*DATA TO USE:*
++++++++++

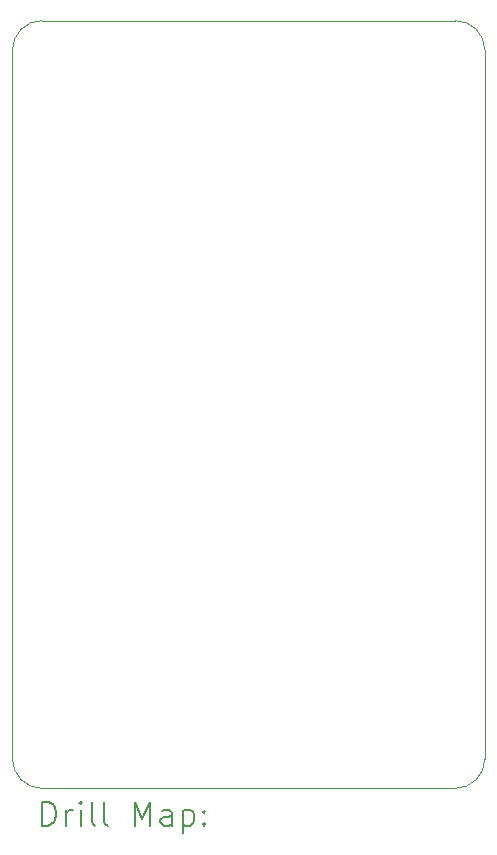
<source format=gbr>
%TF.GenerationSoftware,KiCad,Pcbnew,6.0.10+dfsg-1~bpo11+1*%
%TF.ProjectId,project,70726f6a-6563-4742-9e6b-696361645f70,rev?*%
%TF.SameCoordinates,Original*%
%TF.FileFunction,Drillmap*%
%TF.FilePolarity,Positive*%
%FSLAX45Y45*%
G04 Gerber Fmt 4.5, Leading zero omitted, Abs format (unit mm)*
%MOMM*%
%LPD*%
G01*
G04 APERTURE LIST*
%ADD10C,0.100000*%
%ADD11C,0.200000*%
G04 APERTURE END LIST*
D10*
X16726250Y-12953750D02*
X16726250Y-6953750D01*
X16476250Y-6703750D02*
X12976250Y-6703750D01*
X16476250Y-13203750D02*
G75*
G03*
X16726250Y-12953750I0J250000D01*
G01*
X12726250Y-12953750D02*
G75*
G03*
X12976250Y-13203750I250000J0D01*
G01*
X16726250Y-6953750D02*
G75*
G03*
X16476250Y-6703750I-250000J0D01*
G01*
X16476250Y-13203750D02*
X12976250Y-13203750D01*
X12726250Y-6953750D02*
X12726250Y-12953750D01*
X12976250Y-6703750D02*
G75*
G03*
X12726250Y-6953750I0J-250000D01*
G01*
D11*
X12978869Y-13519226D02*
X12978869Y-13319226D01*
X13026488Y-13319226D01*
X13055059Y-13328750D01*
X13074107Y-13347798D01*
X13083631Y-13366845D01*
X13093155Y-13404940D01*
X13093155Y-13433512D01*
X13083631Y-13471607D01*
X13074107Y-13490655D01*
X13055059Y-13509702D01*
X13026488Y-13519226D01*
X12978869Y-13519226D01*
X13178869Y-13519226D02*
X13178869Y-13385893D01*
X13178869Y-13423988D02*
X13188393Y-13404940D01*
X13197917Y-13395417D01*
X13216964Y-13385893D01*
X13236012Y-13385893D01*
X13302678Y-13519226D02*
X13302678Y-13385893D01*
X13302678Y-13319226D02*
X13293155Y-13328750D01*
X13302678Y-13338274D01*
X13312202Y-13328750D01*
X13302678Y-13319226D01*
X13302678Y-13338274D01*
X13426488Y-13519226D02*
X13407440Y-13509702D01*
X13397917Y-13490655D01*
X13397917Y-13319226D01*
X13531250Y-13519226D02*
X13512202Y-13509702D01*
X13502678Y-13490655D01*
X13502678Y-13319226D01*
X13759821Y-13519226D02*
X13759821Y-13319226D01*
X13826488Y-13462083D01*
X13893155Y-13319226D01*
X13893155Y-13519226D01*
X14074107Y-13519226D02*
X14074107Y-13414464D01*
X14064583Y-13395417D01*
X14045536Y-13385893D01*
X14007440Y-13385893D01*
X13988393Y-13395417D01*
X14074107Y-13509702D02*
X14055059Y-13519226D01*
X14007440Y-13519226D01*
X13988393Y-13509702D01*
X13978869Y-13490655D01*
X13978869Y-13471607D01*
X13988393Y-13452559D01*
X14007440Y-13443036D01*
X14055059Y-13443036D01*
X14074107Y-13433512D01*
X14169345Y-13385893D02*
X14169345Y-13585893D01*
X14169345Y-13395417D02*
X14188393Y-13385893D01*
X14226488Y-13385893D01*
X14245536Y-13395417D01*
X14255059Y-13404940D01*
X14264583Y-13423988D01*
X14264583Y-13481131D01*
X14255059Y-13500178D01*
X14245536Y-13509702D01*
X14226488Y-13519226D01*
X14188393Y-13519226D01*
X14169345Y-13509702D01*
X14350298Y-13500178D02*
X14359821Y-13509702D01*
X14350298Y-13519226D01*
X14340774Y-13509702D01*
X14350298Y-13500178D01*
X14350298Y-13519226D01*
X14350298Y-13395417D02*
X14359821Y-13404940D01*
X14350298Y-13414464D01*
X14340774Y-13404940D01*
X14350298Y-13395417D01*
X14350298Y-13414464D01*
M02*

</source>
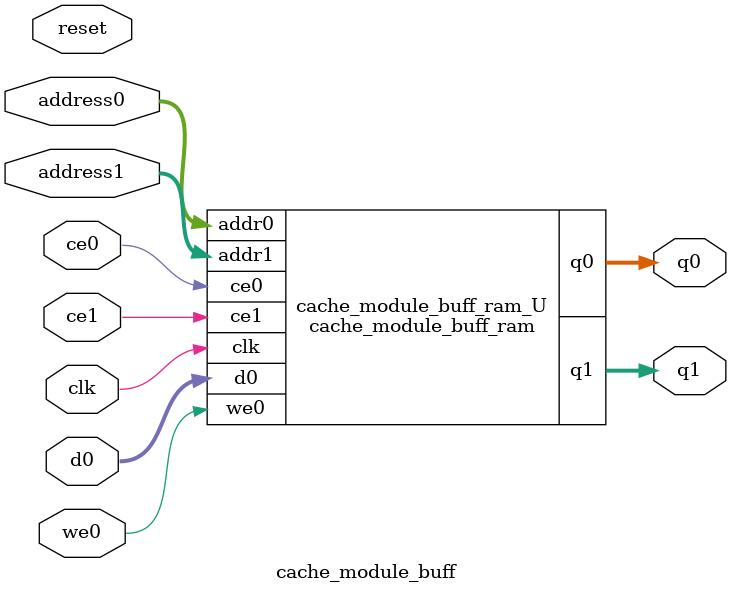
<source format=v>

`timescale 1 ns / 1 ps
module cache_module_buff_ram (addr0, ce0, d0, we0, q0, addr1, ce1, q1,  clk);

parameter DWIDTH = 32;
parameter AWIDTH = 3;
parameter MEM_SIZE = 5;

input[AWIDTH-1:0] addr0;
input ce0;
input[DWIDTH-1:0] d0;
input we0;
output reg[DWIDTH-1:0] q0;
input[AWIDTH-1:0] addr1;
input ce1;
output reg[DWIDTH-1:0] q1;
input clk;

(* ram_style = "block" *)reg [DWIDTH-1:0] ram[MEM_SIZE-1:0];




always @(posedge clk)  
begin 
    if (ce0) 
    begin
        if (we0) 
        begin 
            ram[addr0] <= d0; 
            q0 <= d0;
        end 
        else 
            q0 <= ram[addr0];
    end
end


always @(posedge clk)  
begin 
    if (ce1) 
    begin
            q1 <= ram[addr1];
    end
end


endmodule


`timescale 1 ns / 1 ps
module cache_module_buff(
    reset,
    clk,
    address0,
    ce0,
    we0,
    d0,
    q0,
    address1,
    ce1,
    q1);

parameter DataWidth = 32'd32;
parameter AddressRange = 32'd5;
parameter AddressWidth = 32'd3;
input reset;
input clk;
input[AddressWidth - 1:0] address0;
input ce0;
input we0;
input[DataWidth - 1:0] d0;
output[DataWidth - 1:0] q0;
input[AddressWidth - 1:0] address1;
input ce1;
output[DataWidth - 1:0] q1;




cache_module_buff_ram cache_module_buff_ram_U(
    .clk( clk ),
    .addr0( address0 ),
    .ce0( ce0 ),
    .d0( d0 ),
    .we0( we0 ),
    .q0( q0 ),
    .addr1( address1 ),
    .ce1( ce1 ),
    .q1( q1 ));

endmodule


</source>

++++++++++

*ASSIGNMENT:* Look above for the line with "X14255059Y-13404940D01*" and the line with "X14359821Y-13509702D01*". Write out those two lines and all the lines between them, exactly, and no others.

*RESULT OF THE TASK:*
X14255059Y-13404940D01*
X14264583Y-13423988D01*
X14264583Y-13481131D01*
X14255059Y-13500178D01*
X14245536Y-13509702D01*
X14226488Y-13519226D01*
X14188393Y-13519226D01*
X14169345Y-13509702D01*
X14350298Y-13500178D02*
X14359821Y-13509702D01*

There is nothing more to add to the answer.